> [INSTRUCTIONS TO FOLLOW]
Filter the entries down to the lines containing "paint", and copy those lines.

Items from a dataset
────────────────

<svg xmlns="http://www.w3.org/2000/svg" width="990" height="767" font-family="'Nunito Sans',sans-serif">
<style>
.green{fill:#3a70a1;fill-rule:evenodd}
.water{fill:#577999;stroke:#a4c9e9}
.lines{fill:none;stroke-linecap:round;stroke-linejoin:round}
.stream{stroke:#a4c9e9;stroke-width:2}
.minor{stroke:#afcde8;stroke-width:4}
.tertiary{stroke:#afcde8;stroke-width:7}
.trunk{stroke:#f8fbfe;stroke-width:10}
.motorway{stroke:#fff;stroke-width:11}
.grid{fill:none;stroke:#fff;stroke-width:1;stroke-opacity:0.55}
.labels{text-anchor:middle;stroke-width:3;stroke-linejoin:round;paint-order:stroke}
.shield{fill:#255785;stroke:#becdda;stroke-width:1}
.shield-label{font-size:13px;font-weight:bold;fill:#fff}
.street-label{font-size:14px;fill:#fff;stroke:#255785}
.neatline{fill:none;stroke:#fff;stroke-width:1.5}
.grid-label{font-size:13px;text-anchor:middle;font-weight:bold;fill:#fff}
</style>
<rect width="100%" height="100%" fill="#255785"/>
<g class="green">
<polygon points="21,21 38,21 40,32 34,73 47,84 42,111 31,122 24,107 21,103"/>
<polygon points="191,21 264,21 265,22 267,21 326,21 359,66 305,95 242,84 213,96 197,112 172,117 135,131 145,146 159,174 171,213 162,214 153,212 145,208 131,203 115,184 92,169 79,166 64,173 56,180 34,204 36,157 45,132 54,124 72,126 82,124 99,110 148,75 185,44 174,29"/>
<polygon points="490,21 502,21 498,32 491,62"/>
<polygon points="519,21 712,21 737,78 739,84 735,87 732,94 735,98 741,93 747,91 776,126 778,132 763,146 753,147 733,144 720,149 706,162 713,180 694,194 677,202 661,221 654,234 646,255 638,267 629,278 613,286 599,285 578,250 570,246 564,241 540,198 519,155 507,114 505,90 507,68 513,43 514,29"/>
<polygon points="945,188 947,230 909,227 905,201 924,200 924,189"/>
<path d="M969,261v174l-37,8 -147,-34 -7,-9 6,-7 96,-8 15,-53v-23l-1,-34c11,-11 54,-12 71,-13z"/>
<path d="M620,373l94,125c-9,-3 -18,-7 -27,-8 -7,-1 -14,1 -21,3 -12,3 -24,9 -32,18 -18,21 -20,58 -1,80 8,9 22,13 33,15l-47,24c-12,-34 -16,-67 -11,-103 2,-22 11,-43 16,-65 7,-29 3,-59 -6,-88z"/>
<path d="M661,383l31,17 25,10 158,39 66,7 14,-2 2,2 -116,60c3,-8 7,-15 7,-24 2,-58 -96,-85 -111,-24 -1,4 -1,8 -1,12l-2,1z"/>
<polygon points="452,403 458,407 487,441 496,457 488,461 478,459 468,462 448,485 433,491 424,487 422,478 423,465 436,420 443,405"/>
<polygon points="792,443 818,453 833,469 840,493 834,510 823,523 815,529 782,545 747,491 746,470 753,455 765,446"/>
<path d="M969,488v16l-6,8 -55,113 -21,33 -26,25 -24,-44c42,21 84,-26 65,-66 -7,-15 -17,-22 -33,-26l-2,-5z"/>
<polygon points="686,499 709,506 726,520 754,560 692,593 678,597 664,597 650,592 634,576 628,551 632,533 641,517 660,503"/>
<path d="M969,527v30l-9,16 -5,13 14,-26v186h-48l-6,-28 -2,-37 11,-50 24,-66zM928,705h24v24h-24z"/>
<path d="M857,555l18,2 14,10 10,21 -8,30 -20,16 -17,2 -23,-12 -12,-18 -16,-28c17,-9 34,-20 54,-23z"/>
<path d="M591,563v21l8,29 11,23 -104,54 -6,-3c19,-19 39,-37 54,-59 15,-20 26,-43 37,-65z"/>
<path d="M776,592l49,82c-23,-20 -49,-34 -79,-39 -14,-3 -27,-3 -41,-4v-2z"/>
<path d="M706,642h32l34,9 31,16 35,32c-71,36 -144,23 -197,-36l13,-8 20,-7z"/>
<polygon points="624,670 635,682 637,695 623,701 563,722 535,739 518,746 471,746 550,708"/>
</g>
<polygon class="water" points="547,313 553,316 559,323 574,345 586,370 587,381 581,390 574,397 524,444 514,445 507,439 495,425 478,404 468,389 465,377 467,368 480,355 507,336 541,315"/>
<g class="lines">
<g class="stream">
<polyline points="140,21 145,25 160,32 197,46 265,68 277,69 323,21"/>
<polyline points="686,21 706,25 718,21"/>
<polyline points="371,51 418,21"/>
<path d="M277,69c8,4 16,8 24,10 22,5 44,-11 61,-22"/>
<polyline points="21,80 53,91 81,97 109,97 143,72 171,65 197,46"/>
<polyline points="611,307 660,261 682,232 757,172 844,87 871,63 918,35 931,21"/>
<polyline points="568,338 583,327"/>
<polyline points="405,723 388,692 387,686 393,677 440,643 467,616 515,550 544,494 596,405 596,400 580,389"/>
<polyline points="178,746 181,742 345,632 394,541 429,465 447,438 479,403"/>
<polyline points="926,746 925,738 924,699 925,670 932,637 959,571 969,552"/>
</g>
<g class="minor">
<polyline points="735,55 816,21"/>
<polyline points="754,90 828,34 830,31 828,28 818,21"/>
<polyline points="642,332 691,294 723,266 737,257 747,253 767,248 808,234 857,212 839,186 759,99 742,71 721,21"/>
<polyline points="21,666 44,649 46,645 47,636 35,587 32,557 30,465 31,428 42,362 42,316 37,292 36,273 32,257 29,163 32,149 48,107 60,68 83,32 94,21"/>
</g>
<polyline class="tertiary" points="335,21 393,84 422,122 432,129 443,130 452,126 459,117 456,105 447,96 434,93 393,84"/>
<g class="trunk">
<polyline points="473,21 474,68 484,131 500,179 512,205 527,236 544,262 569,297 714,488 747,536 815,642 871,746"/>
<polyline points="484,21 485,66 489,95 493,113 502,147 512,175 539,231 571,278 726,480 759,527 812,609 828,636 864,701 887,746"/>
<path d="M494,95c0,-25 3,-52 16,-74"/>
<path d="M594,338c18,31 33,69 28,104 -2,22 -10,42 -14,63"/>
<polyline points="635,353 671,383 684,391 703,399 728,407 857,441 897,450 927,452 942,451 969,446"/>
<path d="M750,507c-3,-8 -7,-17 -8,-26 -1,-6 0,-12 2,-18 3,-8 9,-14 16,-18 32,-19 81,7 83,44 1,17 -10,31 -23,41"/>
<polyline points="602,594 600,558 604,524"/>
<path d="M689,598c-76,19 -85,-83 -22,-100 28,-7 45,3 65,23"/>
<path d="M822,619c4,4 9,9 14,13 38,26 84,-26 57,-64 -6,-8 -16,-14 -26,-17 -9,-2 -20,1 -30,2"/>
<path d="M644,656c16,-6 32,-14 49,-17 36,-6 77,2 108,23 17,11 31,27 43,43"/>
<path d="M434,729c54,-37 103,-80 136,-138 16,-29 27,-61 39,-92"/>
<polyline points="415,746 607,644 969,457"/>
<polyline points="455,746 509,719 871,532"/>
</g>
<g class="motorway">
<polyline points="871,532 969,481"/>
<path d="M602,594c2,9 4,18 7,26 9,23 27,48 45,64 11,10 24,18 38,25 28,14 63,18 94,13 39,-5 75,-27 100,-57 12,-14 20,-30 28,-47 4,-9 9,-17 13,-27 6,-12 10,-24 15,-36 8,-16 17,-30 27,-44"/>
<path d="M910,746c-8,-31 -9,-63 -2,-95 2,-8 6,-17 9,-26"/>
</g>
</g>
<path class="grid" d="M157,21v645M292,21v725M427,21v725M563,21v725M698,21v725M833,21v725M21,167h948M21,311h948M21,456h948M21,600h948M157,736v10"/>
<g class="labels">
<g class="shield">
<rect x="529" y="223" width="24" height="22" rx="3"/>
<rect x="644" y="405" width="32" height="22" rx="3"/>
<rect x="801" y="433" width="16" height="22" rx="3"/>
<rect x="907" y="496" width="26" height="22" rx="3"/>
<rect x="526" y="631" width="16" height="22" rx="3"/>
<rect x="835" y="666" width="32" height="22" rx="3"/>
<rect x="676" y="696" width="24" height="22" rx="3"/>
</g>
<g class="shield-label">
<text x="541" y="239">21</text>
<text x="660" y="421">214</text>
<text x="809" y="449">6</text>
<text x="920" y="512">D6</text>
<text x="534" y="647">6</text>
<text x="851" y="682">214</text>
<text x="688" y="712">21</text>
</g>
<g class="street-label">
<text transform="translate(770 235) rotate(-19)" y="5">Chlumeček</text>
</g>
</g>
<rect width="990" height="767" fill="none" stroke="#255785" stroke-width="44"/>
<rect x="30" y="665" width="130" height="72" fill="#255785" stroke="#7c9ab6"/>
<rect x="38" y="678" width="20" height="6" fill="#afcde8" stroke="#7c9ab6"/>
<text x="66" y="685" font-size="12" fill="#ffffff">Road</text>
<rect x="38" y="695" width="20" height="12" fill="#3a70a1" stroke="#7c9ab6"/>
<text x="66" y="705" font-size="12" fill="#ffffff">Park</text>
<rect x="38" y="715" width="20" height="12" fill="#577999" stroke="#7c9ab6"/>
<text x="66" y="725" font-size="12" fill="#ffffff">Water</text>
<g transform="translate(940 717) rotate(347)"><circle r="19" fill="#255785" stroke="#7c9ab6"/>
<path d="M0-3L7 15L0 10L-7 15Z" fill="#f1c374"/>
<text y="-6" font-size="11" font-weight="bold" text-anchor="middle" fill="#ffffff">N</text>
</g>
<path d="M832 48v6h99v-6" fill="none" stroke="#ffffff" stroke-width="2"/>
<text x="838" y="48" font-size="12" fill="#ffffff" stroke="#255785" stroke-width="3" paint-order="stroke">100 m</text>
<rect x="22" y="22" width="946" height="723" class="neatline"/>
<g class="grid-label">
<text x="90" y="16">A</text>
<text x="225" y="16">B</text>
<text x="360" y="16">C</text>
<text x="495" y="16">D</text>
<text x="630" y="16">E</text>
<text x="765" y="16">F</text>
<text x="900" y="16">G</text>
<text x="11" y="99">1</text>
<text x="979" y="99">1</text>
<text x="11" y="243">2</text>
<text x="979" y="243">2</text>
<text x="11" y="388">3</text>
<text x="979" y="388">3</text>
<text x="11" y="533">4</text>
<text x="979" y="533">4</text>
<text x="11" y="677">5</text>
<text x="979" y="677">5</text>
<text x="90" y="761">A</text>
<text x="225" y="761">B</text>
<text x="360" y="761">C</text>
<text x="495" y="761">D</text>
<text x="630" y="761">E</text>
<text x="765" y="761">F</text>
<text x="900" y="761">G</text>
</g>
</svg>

────────────────

> [TASK RESULT]
.labels{text-anchor:middle;stroke-width:3;stroke-linejoin:round;paint-order:stroke}
<text x="838" y="48" font-size="12" fill="#ffffff" stroke="#255785" stroke-width="3" paint-order="stroke">100 m</text>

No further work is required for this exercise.